Initially published as part of the fundraising catalog for the Art Loan Fund Exhibition, the sonnet circulated among periodicals and anthologies including collections akin to those by Charles Eliot Norton and reviews in newspapers such as the New York Tribune and the New-York Daily Tribune. Critical responses ranged from appreciation by Jewish intellectuals like Moses Mendelssohn’s modern heirs to ambivalence among conservative editors at the Chicago Tribune and progressive endorsements in Harper's Weekly. The poem gained renewed attention through republishing in collections by publishers similar to Houghton Mifflin and through scholarly work by academics at Columbia University and the Jewish Theological Seminary of America. Debates over the poem intersected with legal and policy controversies, including citations during congressional hearings on the Immigration Act of 1924 and in rhetoric used by political figures such as Franklin D. Roosevelt and John F. Kennedy.

Association with the Statue of Liberty

Although Lazarus wrote the sonnet for a pedestal fundraising event associated with sculptor Frédéric Auguste Bartholdi, the poem’s text was not permanently affixed to the Statue of Liberty until later efforts by civic actors including the National Park Service and preservationists like Joseph Pulitzer-era reformers. The plaque bearing Lazarus’ lines was installed in the Statue of Liberty Museum technical lineage and placed in the pedestal area amid campaigns by organizations such as the American Jewish Committee and the Emma Lazarus Memorial Association. Public ceremonies tying the sonnet to the monument involved officials from the United States Department of the Interior and visitors including heads of state who addressed crowds on the Ellis Island National Monument and during centennial events with attendees associated with the Metropolitan Opera and the United Nations.

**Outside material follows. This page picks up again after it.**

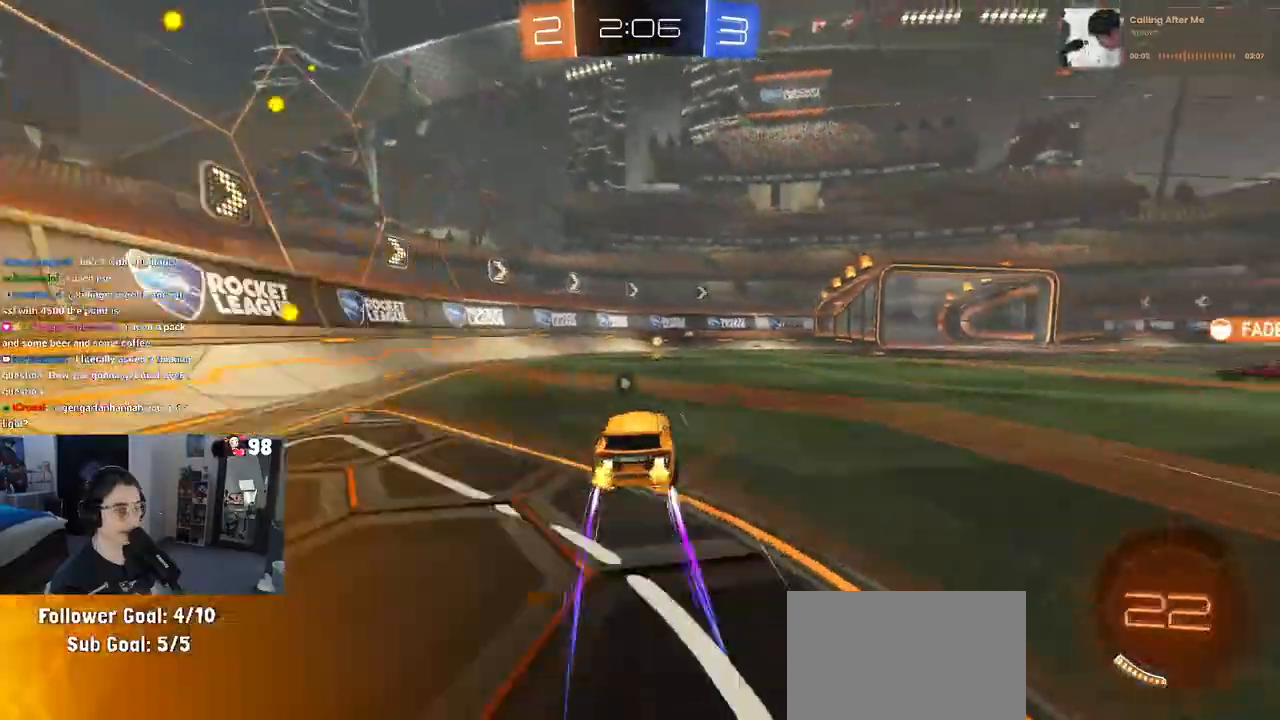
{"dt_ms": 500, "buttons": ["R2"], "left_stick": "center", "right_stick": "center", "events": [[150, "TRIANGLE", "down"], [267, "TRIANGLE", "up"]]}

Cultural impact and legacy

Lazarus’ sonnet became a touchstone in cultural debates over immigration referenced in speeches by leaders from Theodore Roosevelt to Barack Obama and cited in artistic works ranging from plays at the Public Theater to films produced by studios like Paramount Pictures. Its lines have been inscribed in memorial contexts and influenced educational curricula at institutions such as New York University and Princeton University, while scholars at the American Historical Association and the Modern Language Association have examined its rhetoric. The sonnet has inspired musical settings by composers associated with ensembles like the New York Philharmonic and choral groups linked to the Metropolitan Opera Chorus, and it has been invoked in legal briefs and advocacy by organizations including the American Civil Liberties Union and Human Rights Watch. Commemorations, exhibitions at the Museum of Jewish Heritage, and critical studies published by presses such as Cambridge University Press and Oxford University Press have secured the poem’s role in public memory, sustaining debate about national identity in contexts including Civil Rights Movement anniversaries and immigration policy discussions at the Supreme Court of the United States.